Once upon a time, Boston's Route 128 was the hot tech corridor. Lately, Silicon Valley in California has had the hot hand. What does this have to do with noncompetes?
[The Boston] companies strictly enforced noncompete clauses and nondisclosure agreements; former employees couldn't work for competitors . . . . This meant that at the Route 128 companies, information tended to flow vertically, as ideas and innovations were transferred within the firms. While this vertical system made it easier for Route 128 companies to protect their intellectual property, it also made them far less innovative . . . . Although the Boston area had a density of talent, the talent couldn't interact - each firm was a private island. The end result was a stifling of innovation.
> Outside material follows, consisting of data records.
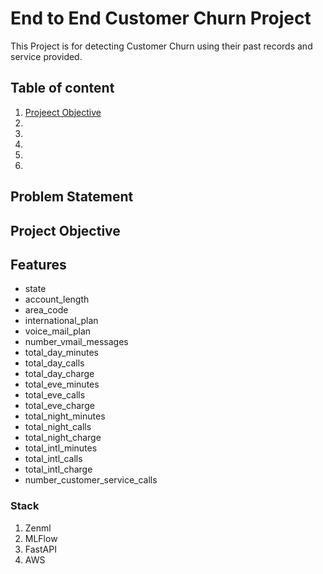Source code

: # End to End Customer Churn Project
This Project is for detecting Customer Churn using their past records and service provided.

## Table of content
1. [Projeect Objective](#project-objective)
2. 
3. 
4. 
5. 
6. 



## Problem Statement

## Project Objective


## Features
- state                            
- account_length                   
- area_code                        
- international_plan               
- voice_mail_plan                  
- number_vmail_messages            
- total_day_minutes                
- total_day_calls                  
- total_day_charge                 
- total_eve_minutes                
- total_eve_calls                  
- total_eve_charge                 
- total_night_minutes              
- total_night_calls                
- total_night_charge               
- total_intl_minutes               
- total_intl_calls                 
- total_intl_charge                
- number_customer_service_calls    



### Stack
1. Zenml
2. MLFlow
3. FastAPI
4. AWS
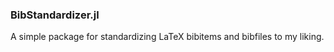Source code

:### BibStandardizer.jl

A simple package for standardizing LaTeX bibitems and bibfiles to my liking.
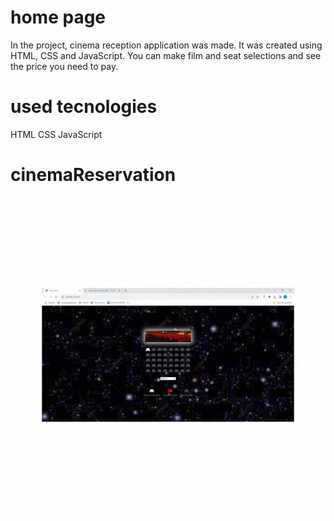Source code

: <h1>home page</h1>
In the project, cinema reception application was made. It was created using HTML, CSS and JavaScript. You can make film and seat selections and see the price you need to pay.


<h1>used tecnologies</h1>
HTML
CSS
JavaScript

<h1>cinemaReservation</h1>
<img src="./img/cinemaReservation.gif"/>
The vertical culture of the Boston tech sector existed in stark contrast to the horizontal interactions of Silicon Valley. Because the California firms were small and fledgling, they often had to collaborate on projects and share engineers . . . . It also helped that noncompete clauses were almost never enforced in California, thus freeing engineers and executives to quickly reenter the job market and work for competitors.If true, this presents something of a prisoner's dilemma for employers. The optimal strategy is to expand innovation by allowing employees (and presumably ideas) to float between firms. However, employers have an incentive to defect - that is have their own employees sign noncompetes so their ideas don't get out, while allowing other companies' ideas to come in.
Of course, there are a number of other factors to consider.